続かなかった経験は、能力不足の証明ではありません。やり方が自分に合っていなかっただけで、向いていないわけではない。副業には、自分に合ったペースとやり方があります。

頑張り方が、少し重すぎただけ。力を抜いた方が、副業はうまくいくことも多いです。「続けられなかった」のではなく「重すぎるやり方をしていた」と捉え直してみてください。

「ちゃんとやらなきゃ」という感覚を少し手放して、「続けられればいい」という基準に切り替えてみる。その切り替えだけで、副業との向き合い方が大きく変わります。

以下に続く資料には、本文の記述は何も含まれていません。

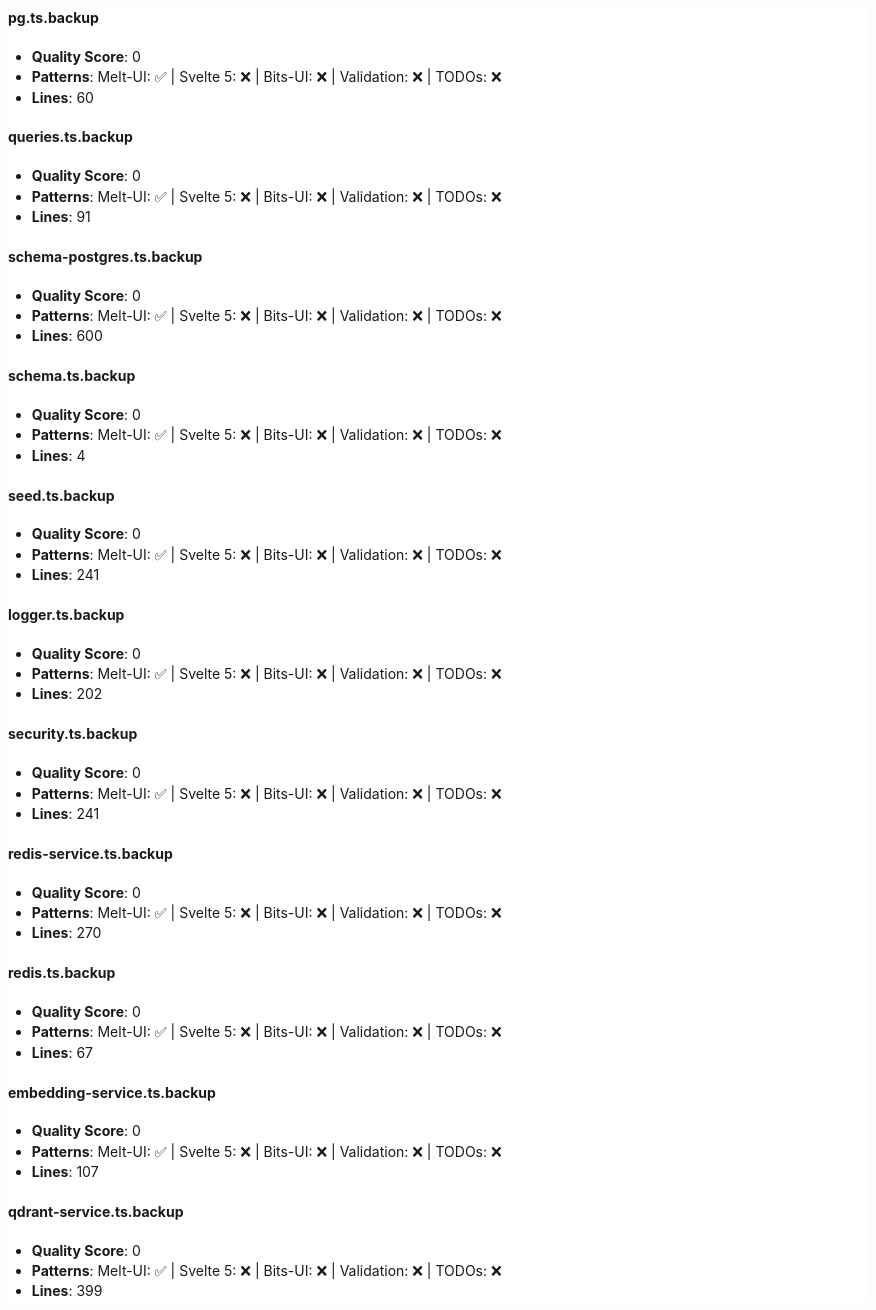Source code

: #### pg.ts.backup
- **Quality Score**: 0
- **Patterns**: Melt-UI: ✅ | Svelte 5: ❌ | Bits-UI: ❌ | Validation: ❌ | TODOs: ❌
- **Lines**: 60

#### queries.ts.backup
- **Quality Score**: 0
- **Patterns**: Melt-UI: ✅ | Svelte 5: ❌ | Bits-UI: ❌ | Validation: ❌ | TODOs: ❌
- **Lines**: 91

#### schema-postgres.ts.backup
- **Quality Score**: 0
- **Patterns**: Melt-UI: ✅ | Svelte 5: ❌ | Bits-UI: ❌ | Validation: ❌ | TODOs: ❌
- **Lines**: 600

#### schema.ts.backup
- **Quality Score**: 0
- **Patterns**: Melt-UI: ✅ | Svelte 5: ❌ | Bits-UI: ❌ | Validation: ❌ | TODOs: ❌
- **Lines**: 4

#### seed.ts.backup
- **Quality Score**: 0
- **Patterns**: Melt-UI: ✅ | Svelte 5: ❌ | Bits-UI: ❌ | Validation: ❌ | TODOs: ❌
- **Lines**: 241

#### logger.ts.backup
- **Quality Score**: 0
- **Patterns**: Melt-UI: ✅ | Svelte 5: ❌ | Bits-UI: ❌ | Validation: ❌ | TODOs: ❌
- **Lines**: 202

#### security.ts.backup
- **Quality Score**: 0
- **Patterns**: Melt-UI: ✅ | Svelte 5: ❌ | Bits-UI: ❌ | Validation: ❌ | TODOs: ❌
- **Lines**: 241

#### redis-service.ts.backup
- **Quality Score**: 0
- **Patterns**: Melt-UI: ✅ | Svelte 5: ❌ | Bits-UI: ❌ | Validation: ❌ | TODOs: ❌
- **Lines**: 270

#### redis.ts.backup
- **Quality Score**: 0
- **Patterns**: Melt-UI: ✅ | Svelte 5: ❌ | Bits-UI: ❌ | Validation: ❌ | TODOs: ❌
- **Lines**: 67

#### embedding-service.ts.backup
- **Quality Score**: 0
- **Patterns**: Melt-UI: ✅ | Svelte 5: ❌ | Bits-UI: ❌ | Validation: ❌ | TODOs: ❌
- **Lines**: 107

#### qdrant-service.ts.backup
- **Quality Score**: 0
- **Patterns**: Melt-UI: ✅ | Svelte 5: ❌ | Bits-UI: ❌ | Validation: ❌ | TODOs: ❌
- **Lines**: 399
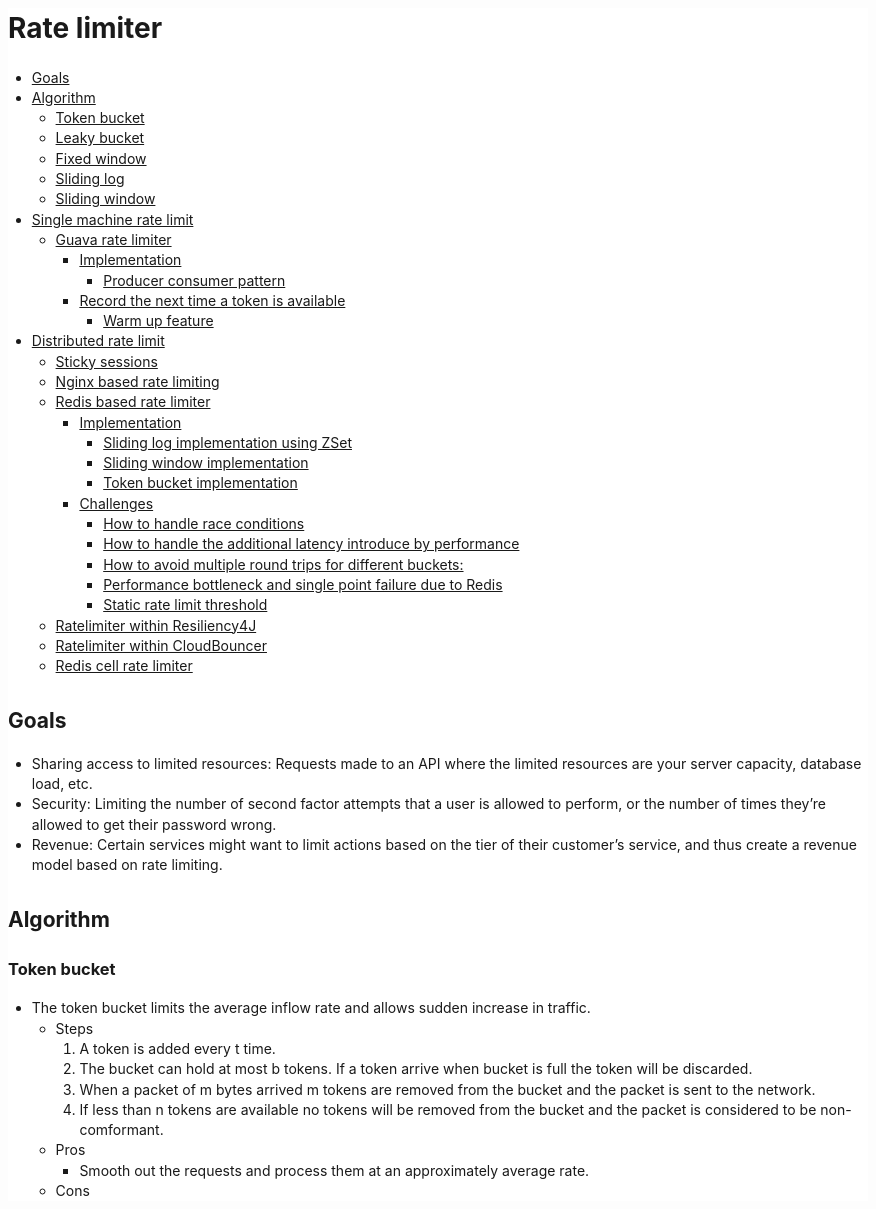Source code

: # Rate limiter



- [Goals](#goals)
- [Algorithm](#algorithm)
  - [Token bucket](#token-bucket)
  - [Leaky bucket](#leaky-bucket)
  - [Fixed window](#fixed-window)
  - [Sliding log](#sliding-log)
  - [Sliding window](#sliding-window)
- [Single machine rate limit](#single-machine-rate-limit)
  - [Guava rate limiter](#guava-rate-limiter)
    - [Implementation](#implementation)
      - [Producer consumer pattern](#producer-consumer-pattern)
    - [Record the next time a token is available](#record-the-next-time-a-token-is-available)
      - [Warm up feature](#warm-up-feature)
- [Distributed rate limit](#distributed-rate-limit)
  - [Sticky sessions](#sticky-sessions)
  - [Nginx based rate limiting](#nginx-based-rate-limiting)
  - [Redis based rate limiter](#redis-based-rate-limiter)
    - [Implementation](#implementation-1)
      - [Sliding log implementation using ZSet](#sliding-log-implementation-using-zset)
      - [Sliding window implementation](#sliding-window-implementation)
      - [Token bucket implementation](#token-bucket-implementation)
    - [Challenges](#challenges)
      - [How to handle race conditions](#how-to-handle-race-conditions)
      - [How to handle the additional latency introduce by performance](#how-to-handle-the-additional-latency-introduce-by-performance)
      - [How to avoid multiple round trips for different buckets:](#how-to-avoid-multiple-round-trips-for-different-buckets)
      - [Performance bottleneck and single point failure due to Redis](#performance-bottleneck-and-single-point-failure-due-to-redis)
      - [Static rate limit threshold](#static-rate-limit-threshold)
  - [Ratelimiter within Resiliency4J](#ratelimiter-within-resiliency4j)
  - [Ratelimiter within CloudBouncer](#ratelimiter-within-cloudbouncer)
  - [Redis cell rate limiter](#redis-cell-rate-limiter)




## Goals
* Sharing access to limited resources: Requests made to an API where the limited resources are your server capacity, database load, etc.
* Security: Limiting the number of second factor attempts that a user is allowed to perform, or the number of times they’re allowed to get their password wrong.
* Revenue: Certain services might want to limit actions based on the tier of their customer’s service, and thus create a revenue model based on rate limiting.

## Algorithm
### Token bucket
* The token bucket limits the average inflow rate and allows sudden increase in traffic. 
	- Steps
        1. A token is added every t time.
        2. The bucket can hold at most b tokens. If a token arrive when bucket is full the token will be discarded.
        3. When a packet of m bytes arrived m tokens are removed from the bucket and the packet is sent to the network.
        4. If less than n tokens are available no tokens will be removed from the bucket and the packet is considered to be non-comformant.
    - Pros
        - Smooth out the requests and process them at an approximately average rate. 
    - Cons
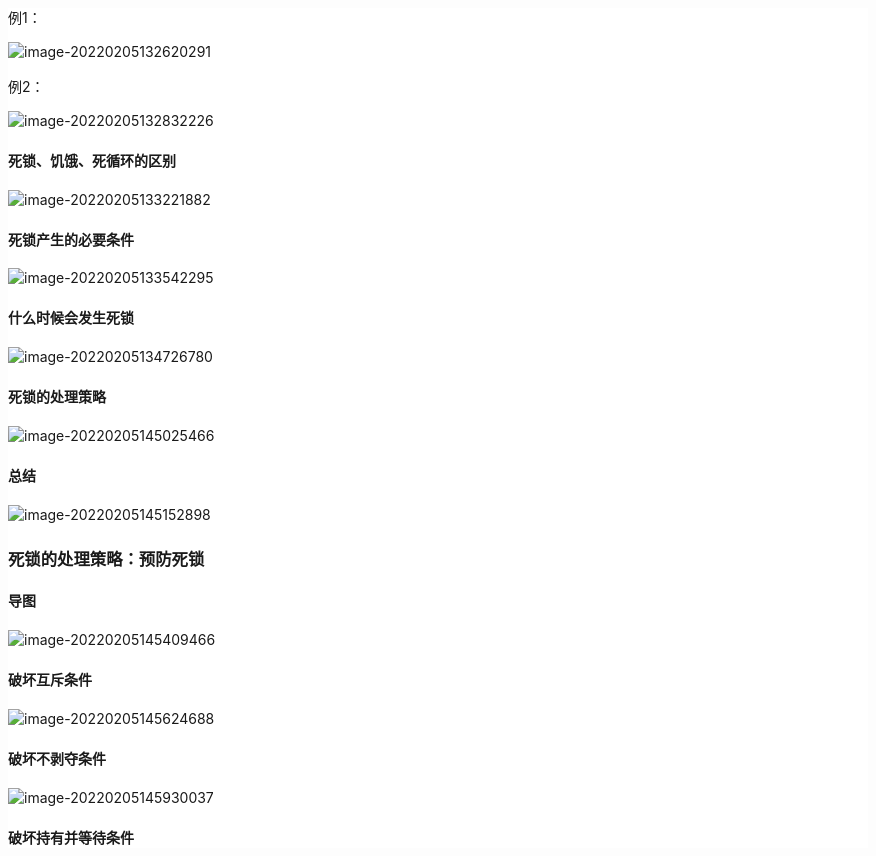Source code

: 例1：

![image-20220205132620291](D:\Typora\typora-user-images\img\img\image-20220205132620291.png)

例2：

![image-20220205132832226](D:\Typora\typora-user-images\img\img\image-20220205132832226.png)



#### 死锁、饥饿、死循环的区别

![image-20220205133221882](D:\Typora\typora-user-images\img\img\image-20220205133221882.png)



#### 死锁产生的必要条件

![image-20220205133542295](D:\Typora\typora-user-images\img\img\image-20220205133542295.png)



#### 什么时候会发生死锁

![image-20220205134726780](D:\Typora\typora-user-images\img\img\image-20220205134726780.png)

#### 死锁的处理策略

![image-20220205145025466](D:\Typora\typora-user-images\img\img\image-20220205145025466.png)



#### 总结

![image-20220205145152898](D:\Typora\typora-user-images\img\img\image-20220205145152898.png)



### 死锁的处理策略：预防死锁

#### 导图

![image-20220205145409466](D:\Typora\typora-user-images\img\img\image-20220205145409466.png)

#### 破坏互斥条件

![image-20220205145624688](D:\Typora\typora-user-images\img\img\image-20220205145624688.png)



#### 破坏不剥夺条件

![image-20220205145930037](D:\Typora\typora-user-images\img\img\image-20220205145930037.png)



#### 破坏持有并等待条件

副業に限らず、何かを長く続けるためには「やめない」ことが最大の戦略です。完璧にやろうとして3ヶ月で止まるより、60点のまま1年続ける方が、ずっと多くのものが積み上がります。真面目さを武器にするのは、続いた後でいい。まずは、続けることだけを目標にしてみてください。

副業は短距離走ではなくマラソンです。最初のペースを上げすぎると、途中で失速します。自分のペースで、長く走り続けることを最優先にする。その発想の転換が、副業を続けるための一番のコツかもしれません。続けた先に、真面目さが活きる場面が必ずやってきます。